Actually, I don’t consider that a bad thing.  Quite frankly, I was a getting a little tired of reading about Tom Terrific.  I think the shot of him carrying flowers to the latest member of the Patti Boyd club was the final straw.  What the hell was that all about for chrissakes!  Joe Namath had a fifth of bourbon the night before his big games.  Bobby Layne had a fifth of bourbon during his big games.  A bouquet of flowers?  No wonder the guy got sacked six times.  Talk about giving the opposing defense motivation.

So, if the sudden moratorium on all things Brady is a good thing, how can we get the presendial candidates to disappear?  If familiarity breeds comtempt, then  Hillary, Barack, John and Mike could wind up being the most disliked Americans of the 21st century.   Is CNBC really covering  live speechs by Barack or Hillary?  Hasn’t she been wearing that same yellow out-fit for a couple of months now.  I think they’re holed up somewhere in the Caribean somewhere having a good laugh.   But, I am truly non-partisan in my campaign fatigue and disgust.  If I have to watch Huckabee play the damned bass guitar one more time I’m going to gag.  It’s only February and I feel like these clowns have been running for office my whole life. 

I think what the country needs is a Super Bowl for politicians.  If the states can move the primary day up, I think the public should be allowed to move up the general election day.  Why should we have to put up with this endless posturing for another nine months.  Do we really think we’re going to hear anything new?  I propose we move the election day up to January 31.  Better yet, let’s move it to February 31st!

Free Medical Care

Sunday, February 10th, 2008

Think all medical procedures have become too expensive?  How would you like free surgery?  Massachusetts hospitals have made free medical care easy.  All you need to do is have your surgeon remove the wrong body part.  That’s not all.  THe Mass Hospital Association has generously agreed not to charge for a total of 8 procedures.  If for example, your doctor leaves a foreign object in your body…no charge.  Or how about if you die because of a medication error…again absolutely no charge.  Send a baby home with the wrong parents…perform surgery on the wrong patient…inseminate with the wrong donor seman…?  Yes, yes and yes, all perfectly free.  Don’t you feel much better now.  Dr. Lucian Leape, of the Harvard School of Public Health, believes that, “…this is a very important step.” 

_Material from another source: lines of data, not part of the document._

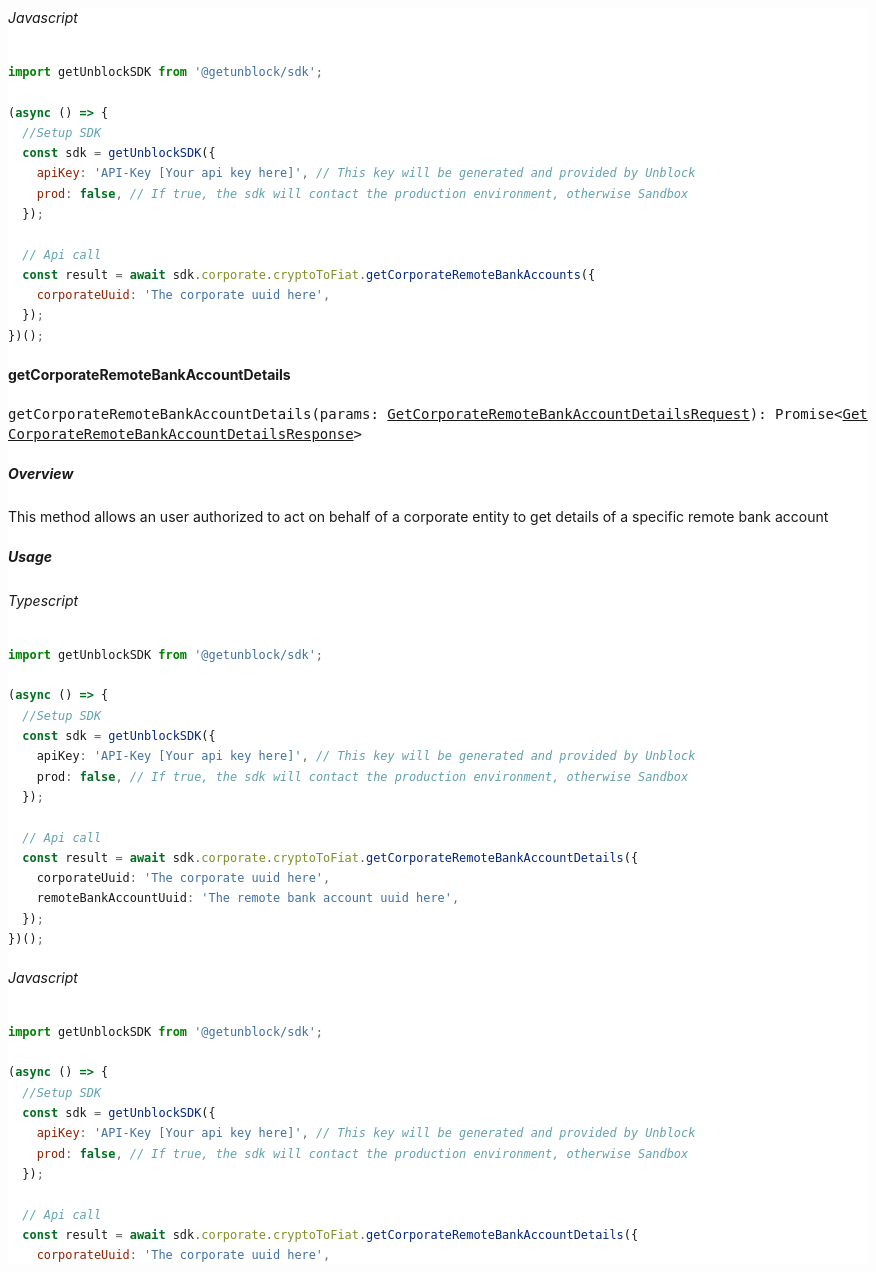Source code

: ###### Javascript

```javascript
import getUnblockSDK from '@getunblock/sdk';

(async () => {
  //Setup SDK
  const sdk = getUnblockSDK({
    apiKey: 'API-Key [Your api key here]', // This key will be generated and provided by Unblock
    prod: false, // If true, the sdk will contact the production environment, otherwise Sandbox
  });

  // Api call
  const result = await sdk.corporate.cryptoToFiat.getCorporateRemoteBankAccounts({
    corporateUuid: 'The corporate uuid here',
  });
})();
```

#### getCorporateRemoteBankAccountDetails

<div><pre>getCorporateRemoteBankAccountDetails(params: <a href="#getcorporateremotebankaccountdetailsrequest">GetCorporateRemoteBankAccountDetailsRequest</a>): Promise&#60;<a href="#getcorporateremotebankaccountdetailsresponse">GetCorporateRemoteBankAccountDetailsResponse</a>&#62;</pre></div>

##### Overview

This method allows an user authorized to act on behalf of a corporate entity to get details of a specific remote bank account

##### Usage

###### Typescript

```typescript
import getUnblockSDK from '@getunblock/sdk';

(async () => {
  //Setup SDK
  const sdk = getUnblockSDK({
    apiKey: 'API-Key [Your api key here]', // This key will be generated and provided by Unblock
    prod: false, // If true, the sdk will contact the production environment, otherwise Sandbox
  });

  // Api call
  const result = await sdk.corporate.cryptoToFiat.getCorporateRemoteBankAccountDetails({
    corporateUuid: 'The corporate uuid here',
    remoteBankAccountUuid: 'The remote bank account uuid here',
  });
})();
```

###### Javascript

```javascript
import getUnblockSDK from '@getunblock/sdk';

(async () => {
  //Setup SDK
  const sdk = getUnblockSDK({
    apiKey: 'API-Key [Your api key here]', // This key will be generated and provided by Unblock
    prod: false, // If true, the sdk will contact the production environment, otherwise Sandbox
  });

  // Api call
  const result = await sdk.corporate.cryptoToFiat.getCorporateRemoteBankAccountDetails({
    corporateUuid: 'The corporate uuid here',
```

My question is how much did the doctors charge in previous years for some of these procedures.  Exactly what was the charge for removing the wrong organ?  Or operating on the wrong patient?  And am I entitled to a rebate if a class ring is found in my liver from a previous operation?

Husband of the year?

Saturday, February 9th, 2008

Here’s a warning to all Yuengling & Son beer drinkers…it can seriously affect your ability to see clearly.  Not in the usual sense.  Pat Noone, an executive at Yuengling brewery was just named New England Patriot fan of the year after 30 years of driving 7 to 10 hours from his Pennsylvannia home to every Patriot home game.  Not enough you say?  Right.  How about the fact that he built a replica of the Patriots locker room complete with a urinal in his home.  Still not enough?  How about a 9 foot wooden bear painted as #52, Ted Johnson, in his front yard?  Or the Pats logo insribed in his wedding ring?  Still wouldn’t give him the award?  OK, how about he told his then wife-to-be that she would always be #2 in his eyes to the Patriots.  Enough?  And the Patriots actually encourage this sort of behavior?